First of all, take the given function as, $\varphi \left(\mathrm{x}\right)=\mathrm{y}$

Differentiating $\varphi \left(\mathrm{x}\right)={\left({\mathrm{c}}^2-{\mathrm{x}}^2\right)}^{-1}$, concerning x,

$\frac{\mathrm{dy}}{\mathrm{dx}}=-1{\left({\mathrm{c}}^2-{\mathrm{x}}^2\right)}^{-2}\times \left(-2\mathrm{x}\right)$

In step 2, we get $\frac{\mathrm{dy}}{\mathrm{dx}}=-1{\left({\mathrm{c}}^2-{\mathrm{x}}^2\right)}^{-2}\times \left(-2\mathrm{x}\right)$

$\begin{array}{l}\frac{\mathrm{dy}}{\mathrm{dx}}=2\mathrm{x}{\left({\mathrm{c}}^2-{\mathrm{x}}^2\right)}^{-2}\\ \frac{\mathrm{dy}}{\mathrm{dx}}=2\mathrm{x}{\left({\left({\mathrm{c}}^2-{\mathrm{x}}^2\right)}^{-1}\right)}^2\\ \frac{\mathrm{dy}}{\mathrm{dx}}=2{\mathrm{xy}}^2\end{array}$

Which is identical to the given differential equation.
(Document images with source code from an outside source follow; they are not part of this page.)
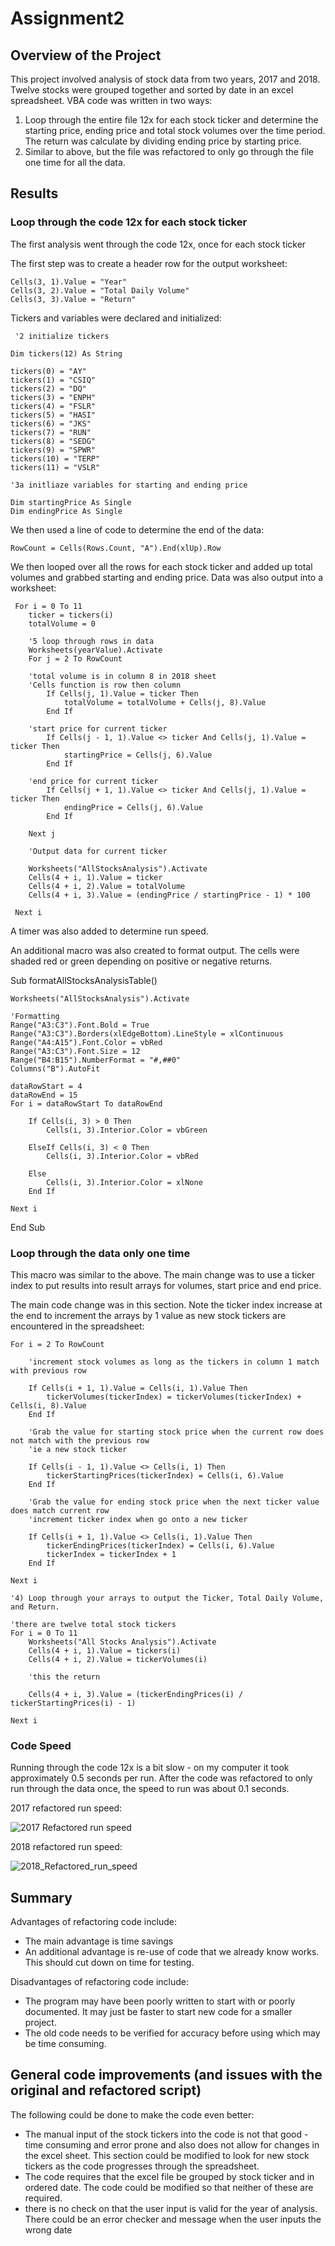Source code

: # Assignment2

## Overview of the Project

This project involved analysis of stock data from two years, 2017 and 2018.  Twelve stocks were grouped together and sorted by date in an excel spreadsheet.  VBA code was written in two ways:
1. Loop through the entire file 12x for each stock ticker and determine the starting price, ending price and total stock volumes over the time period.  The return was calculate by dividing ending price by starting price. 
2. Similar to above, but the file was refactored to only go through the file one time for all the data. 

## Results

### Loop through the code 12x for each stock ticker

The first analysis went through the code 12x, once for each stock ticker

The first step was to create a header row for the output worksheet: 

    Cells(3, 1).Value = "Year"
    Cells(3, 2).Value = "Total Daily Volume"
    Cells(3, 3).Value = "Return"
    
Tickers and variables were declared and initialized:
    
     '2 initialize tickers
    
    Dim tickers(12) As String
    
    tickers(0) = "AY"
    tickers(1) = "CSIQ"
    tickers(2) = "DQ"
    tickers(3) = "ENPH"
    tickers(4) = "FSLR"
    tickers(5) = "HASI"
    tickers(6) = "JKS"
    tickers(7) = "RUN"
    tickers(8) = "SEDG"
    tickers(9) = "SPWR"
    tickers(10) = "TERP"
    tickers(11) = "VSLR"
    
    '3a initliaze variables for starting and ending price
    
    Dim startingPrice As Single
    Dim endingPrice As Single
    
We then used a line of code to determine the end of the data: 

    RowCount = Cells(Rows.Count, "A").End(xlUp).Row  
    
We then looped over all the rows for each stock ticker and added up total volumes and grabbed starting and ending price.  Data was also output into a worksheet: 
   
     For i = 0 To 11
        ticker = tickers(i)
        totalVolume = 0
        
        '5 loop through rows in data
        Worksheets(yearValue).Activate
        For j = 2 To RowCount
        
        'total volume is in column 8 in 2018 sheet
        'Cells function is row then column
            If Cells(j, 1).Value = ticker Then
                totalVolume = totalVolume + Cells(j, 8).Value
            End If
        
        'start price for current ticker
            If Cells(j - 1, 1).Value <> ticker And Cells(j, 1).Value = ticker Then
                startingPrice = Cells(j, 6).Value
            End If
        
        'end price for current ticker
            If Cells(j + 1, 1).Value <> ticker And Cells(j, 1).Value = ticker Then
                endingPrice = Cells(j, 6).Value
            End If
                   
        Next j
   
        'Output data for current ticker
    
        Worksheets("AllStocksAnalysis").Activate
        Cells(4 + i, 1).Value = ticker
        Cells(4 + i, 2).Value = totalVolume
        Cells(4 + i, 3).Value = (endingPrice / startingPrice - 1) * 100
    
     Next i

A timer was also added to determine run speed. 

An additional macro was also created to format output.  The cells were shaded red or green depending on positive or negative returns.

  Sub formatAllStocksAnalysisTable()

    Worksheets("AllStocksAnalysis").Activate
    
    'Formatting
    Range("A3:C3").Font.Bold = True
    Range("A3:C3").Borders(xlEdgeBottom).LineStyle = xlContinuous
    Range("A4:A15").Font.Color = vbRed
    Range("A3:C3").Font.Size = 12
    Range("B4:B15").NumberFormat = "#,##0"
    Columns("B").AutoFit
    
    dataRowStart = 4
    dataRowEnd = 15
    For i = dataRowStart To dataRowEnd
    
        If Cells(i, 3) > 0 Then
            Cells(i, 3).Interior.Color = vbGreen
    
        ElseIf Cells(i, 3) < 0 Then
            Cells(i, 3).Interior.Color = vbRed
        
        Else
            Cells(i, 3).Interior.Color = xlNone
        End If
        
    Next i
    
    
End Sub


### Loop through the data only one time

This macro was similar to the above.  The main change was to use a ticker index to put results into result arrays for volumes, start price and end price. 

The main code change was in this section.  Note the ticker index increase at the end to increment the arrays by 1 value as new stock tickers are encountered in the spreadsheet:

    For i = 2 To RowCount
        
        'increment stock volumes as long as the tickers in column 1 match with previous row
   
        If Cells(i + 1, 1).Value = Cells(i, 1).Value Then
            tickerVolumes(tickerIndex) = tickerVolumes(tickerIndex) + Cells(i, 8).Value
        End If
        
        'Grab the value for starting stock price when the current row does not match with the previous row
        'ie a new stock ticker
        
        If Cells(i - 1, 1).Value <> Cells(i, 1) Then
            tickerStartingPrices(tickerIndex) = Cells(i, 6).Value
        End If
        
        'Grab the value for ending stock price when the next ticker value does match current row
        'increment ticker index when go onto a new ticker
        
        If Cells(i + 1, 1).Value <> Cells(i, 1).Value Then
            tickerEndingPrices(tickerIndex) = Cells(i, 6).Value
            tickerIndex = tickerIndex + 1
        End If
                     
    Next i
    
    '4) Loop through your arrays to output the Ticker, Total Daily Volume, and Return.
        
    'there are twelve total stock tickers
    For i = 0 To 11
        Worksheets("All Stocks Analysis").Activate
        Cells(4 + i, 1).Value = tickers(i)
        Cells(4 + i, 2).Value = tickerVolumes(i)
        
        'this the return
        
        Cells(4 + i, 3).Value = (tickerEndingPrices(i) / tickerStartingPrices(i) - 1)
                
    Next i


### Code Speed

Running through the code 12x is a bit slow - on my computer it took approximately 0.5 seconds per run.  After the code was refactored to only run through the data once, the speed to run was about 0.1 seconds.

2017 refactored run speed: 

![2017 Refactored run speed](https://github.com/JaniceBgithub/Assignment2/blob/master/VBA_Challenge_2017.png)

2018 refactored run speed: 

![2018_Refactored_run_speed](https://github.com/JaniceBgithub/Assignment2/blob/master/VBA_Challenge_2018.png)

## Summary

Advantages of refactoring code include: 
- The main advantage is time savings 
- An additional advantage is re-use of code that we already know works. This should cut down on time for testing. 

Disadvantages of refactoring code include: 
- The program may have been poorly written to start with or poorly documented.  It may just be faster to start new code for a smaller project. 
- The old code needs to be verified for accuracy before using which may be time consuming. 

## General code improvements (and issues with the original and refactored script)

The following could be done to make the code even better: 
- The manual input of the stock tickers into the code is not that good - time consuming and error prone and also does not allow for changes in the excel sheet.  This section could be modified to look for new stock tickers as the code progresses through the spreadsheet.  
- The code requires that the excel file be grouped by stock ticker and in ordered date.  The code could be modified so that neither of these are required. 
- there is no check on that the user input is valid for the year of analysis.  There could be an error checker and message when the user inputs the wrong date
 Hence, $\varphi \left(\mathbf{x}\right)\mathbf{=}{\left({\mathbf{c}}^{\mathbf{2}}\mathbf{-}{\mathbf{x}}^{\mathbf{2}}\right)}^{\mathbf{-}\mathbf{1}}$ is a solution to $\frac{\mathbf{dy}}{\mathbf{dx}}\mathbf{=}\mathbf{2}{\mathbf{xy}}^{\mathbf{2}}$ for  $\mathbf{c}\mathbf{>}\mathbf{0}$.

Here, $\mathrm{f}\left(\mathrm{x},\mathrm{y}\right)=2{\mathrm{xy}}^2$ and $\frac{\partial \mathrm{f}}{\partial \mathrm{y}}=4\mathrm{xy}$ one finds that both of the functions $\mathrm{f}\left(\mathrm{x},\mathrm{y}\right)$ and $\frac{\partial \mathrm{f}}{\partial \mathrm{y}}$ are continuous in any rectangle $\frac{\mathrm{dy}}{\mathrm{dx}}=2{\mathrm{xy}}^2$ containing the point $\left(0,\frac{1}{{\mathrm{c}}^2}\right)$, so the hypotheses of Theorem 1 are satisfied. It then follows from the theorem that the given initial value problem has a unique solution in an interval about $\mathrm{x}=0$ of the form $\left(0-\delta , 0+\delta \right)$, where $\delta$ is some positive number. 

Hence, $\mathrm{\varphi }\left(\mathbf{x}\right)\mathbf{=}{\left({\mathbf{c}}^{\mathbf{2}}\mathbf{-}{\mathbf{x}}^{\mathbf{2}}\right)}^{\mathbf{-}\mathbf{1}}$ is a solution to the initial value problem $\frac{\mathbf{dy}}{\mathbf{dx}}\mathbf{=}\mathbf{2}{\mathbf{xy}}^{\mathbf{2}}\mathbf{,}\mathbf{y}\left(\mathbf{0}\right)\mathbf{=}\frac{\mathbf{1}}{{\mathbf{c}}^{\mathbf{2}}}\mathbf{,}$ on the interval $\mathbf{-}\mathbf{c}\mathbf{<}\mathbf{x}\mathbf{<}\mathbf{c}$.